A Taliban suicide bomber crashed his explosives-laden truck into a police station in Bannu, killing six people and wounding 30, police said.

Taliban kills dozen in separate Pakistan attacks


Taliban attacks in northwest Pakistan killed on Saturday at least 16 people, police said.

The blast destroyed the building and nearby houses and shook the town of Bannu, in the tribal North West Frontier Province.

"Six bodies have been recovered. One is policeman, one is a person detained at the police station while four bodies have not yet been identified," Aurangzeb Khan, an official at the town's police control room, told Reuters.

He said 30 people, most of them policemen, were wounded.

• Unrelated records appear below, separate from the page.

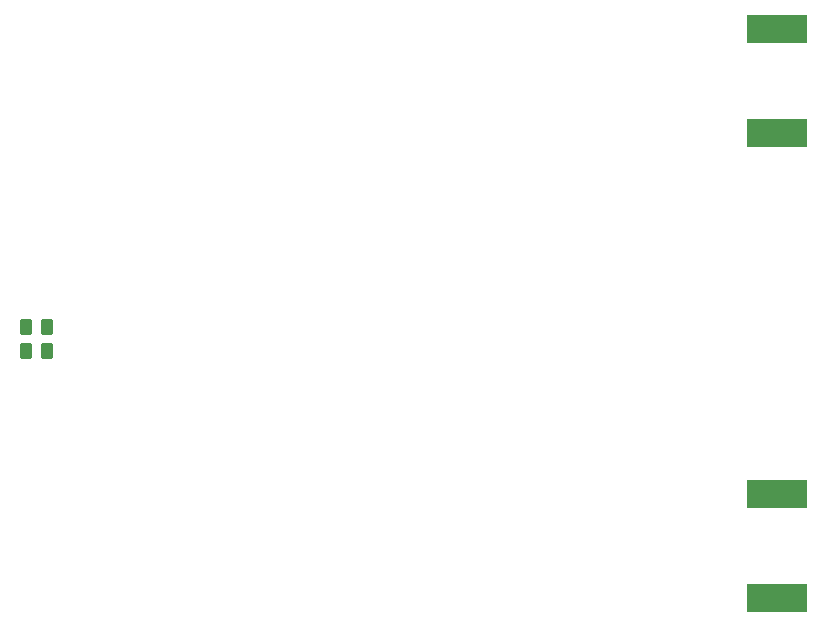
<source format=gbp>
%TF.GenerationSoftware,KiCad,Pcbnew,(6.0.10)*%
%TF.CreationDate,2025-05-12T09:08:36+02:00*%
%TF.ProjectId,Progetto Lidar,50726f67-6574-4746-9f20-4c696461722e,rev?*%
%TF.SameCoordinates,Original*%
%TF.FileFunction,Paste,Bot*%
%TF.FilePolarity,Positive*%
%FSLAX46Y46*%
G04 Gerber Fmt 4.6, Leading zero omitted, Abs format (unit mm)*
G04 Created by KiCad (PCBNEW (6.0.10)) date 2025-05-12 09:08:36*
%MOMM*%
%LPD*%
G01*
G04 APERTURE LIST*
G04 Aperture macros list*
%AMRoundRect*
0 Rectangle with rounded corners*
0 $1 Rounding radius*
0 $2 $3 $4 $5 $6 $7 $8 $9 X,Y pos of 4 corners*
0 Add a 4 corners polygon primitive as box body*
4,1,4,$2,$3,$4,$5,$6,$7,$8,$9,$2,$3,0*
0 Add four circle primitives for the rounded corners*
1,1,$1+$1,$2,$3*
1,1,$1+$1,$4,$5*
1,1,$1+$1,$6,$7*
1,1,$1+$1,$8,$9*
0 Add four rect primitives between the rounded corners*
20,1,$1+$1,$2,$3,$4,$5,0*
20,1,$1+$1,$4,$5,$6,$7,0*
20,1,$1+$1,$6,$7,$8,$9,0*
20,1,$1+$1,$8,$9,$2,$3,0*%
G04 Aperture macros list end*
%ADD10R,5.080000X2.420000*%
%ADD11RoundRect,0.250000X-0.262500X-0.450000X0.262500X-0.450000X0.262500X0.450000X-0.262500X0.450000X0*%
G04 APERTURE END LIST*
D10*
%TO.C,J2*%
X206952000Y-64454000D03*
X206952000Y-73214000D03*
%TD*%
%TO.C,J1*%
X206952000Y-103824000D03*
X206952000Y-112584000D03*
%TD*%
D11*
%TO.C,R8*%
X143359500Y-91694000D03*
X145184500Y-91694000D03*
%TD*%
%TO.C,R7*%
X143359500Y-89662000D03*
X145184500Y-89662000D03*
%TD*%
M02*

</source>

Shortly afterwards, a bomb planted in a car went off in the carpark of a commercial building close to a military hospital in the provincial capital of Peshawar, killing at least six people.

"The frontside of the building has collapsed. Over two dozen cars have been destroyed," a Reuters witness said.

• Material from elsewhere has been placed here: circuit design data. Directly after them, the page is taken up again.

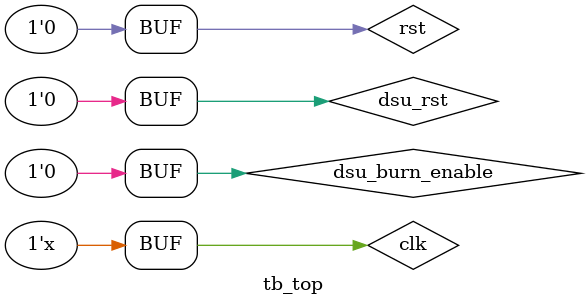
<source format=v>
/*
 * File:        tb_top.v
 * Project:     pippo
 * Designer:    kiss@pwrsemi
 * Mainteiner:  kiss@pwrsemi
 * Checker:
 * Description:
 *      testbench for pippo-based system
 */

// synopsys translate_off
`include "timescale.v"
// synopsys translate_on
`include "def_pippo.v"

module tb_top();

reg  		clk;
reg  		rst;
reg         dsu_rst;
reg         dsu_burn_enable;

//
// interconnections
//
wire	[31:0]		iimx_adr_o;
wire				iimx_rqt_o;
wire	[31:0]		iimx_dat_i;
wire				iimx_ack_i;
wire				iimx_rty_i;
wire				iimx_err_i;
wire	[31:0]		iimx_adr_i;


wire	[31:0]		dimx_adr_o;
wire				dimx_rqt_o;
wire				dimx_we_o;
wire	[3:0]		dimx_sel_o;
wire	[31:0]		dimx_dat_o;
wire	[31:0]		dimx_dat_i;
wire				dimx_ack_i;
wire				dimx_err_i;

wire    RS232_TX_DATA;
wire    RS232_RX_DATA;

wire    [7:0]   tb_rx_data;
wire    tb_rx_done;

wire    tb_tx_start;
wire    tb_tx_busy;
wire    [7:0]   tb_tx_data;

//
// clk & rst
//
parameter HalfClkCycle  = 7.8;  // FPGA_64MHZ
parameter RstTime = 3;

initial begin
    rst = 0; 
    dsu_rst = 0; 
    dsu_burn_enable = 0; 
    #RstTime rst = 1;
    dsu_rst = 1; 
    #RstTime rst = 0;
    dsu_rst = 0; 
end

initial
    clk = 1;  
always #HalfClkCycle clk = ~clk;

//
// virtual console
//
always @ (tb_rx_done or tb_rx_data) begin
    if (tb_rx_done)
    $write("%s",tb_rx_data);
end

//
// DUT
//
top_pss top_pss(    
    .clk(clk), 
    .rst(rst),

    .dsu_rst(dsu_rst),
    .dsu_burn_enable(dsu_burn_enable),
   	.dsu_sram_we(dsu_sram_we),

	.txd(RS232_TX_DATA),
	.rxd(RS232_RX_DATA),

    .iimx_adr_o(iimx_adr_o),
	.iimx_rqt_o(iimx_rqt_o),
	.iimx_rty_i(iimx_rty_i),
	.iimx_ack_i(iimx_ack_i),
	.iimx_err_i(iimx_err_i),
	.iimx_dat_i(iimx_dat_i),
	.iimx_adr_i(iimx_adr_i),
	
    .dimx_adr_o(dimx_adr_o),
    .dimx_rqt_o(dimx_rqt_o),
    .dimx_we_o(dimx_we_o),
    .dimx_sel_o(dimx_sel_o),
    .dimx_dat_o(dimx_dat_o),
    .dimx_dat_i(dimx_dat_i),
    .dimx_ack_i(dimx_ack_i),
    .dimx_err_i(dimx_err_i)
); 

//
// peripheral uartlite model
//
tb_dsu_rx tb_dsu_rx(
    .clk(clk), 
    .rst(rst), 
    .RxD(RS232_TX_DATA), 
    .RxD_data_ready(tb_rx_done), 
    .RxD_data(tb_rx_data), 
    .RxD_endofpacket(), 
    .RxD_idle()
);

tb_dsu_tx tb_dsu_tx(
    .clk(clk), 
    .rst(rst), 
    .TxD_start(tb_tx_start), 
    .TxD_data(tb_tx_data), 
    .TxD(RS232_RX_DATA), 
    .TxD_busy(tb_tx_busy)
);

endmodule



</source>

Qari Hussain, a Taliban commander, called Reuters by telephone to take responsibility for the attack and warned of more to come.

"The government was taking undue advantage of our silence. We will carry out more such attacks and these will be much more powerful," Hussain said, introducing himself as top spokesman of Pakistani Taliban chief, Hakimullah Mehsud.

Hakimullah was appointed chief of Tehrik-e-Taliban Pakistan, or Taliban movement of Pakistan, a loose alliance of around 13 armed groups, after the death of his predecessor, Baitullah Mehsud, in a U.S. missile strike by a pilotless drone in South Waziristan on the Afghan border in August.

Thirty-three people were killed in a car-bomb suicide attack near the garrison town of Kohat this month.

Bannu is gateway to North Waziristan, a tribal region on the Afghan border.

A U.S. drone aircraft killed twelve Afghans in a missile strike by near the house of an Afghan Taliban commander in North Waziristan late on Thursday night.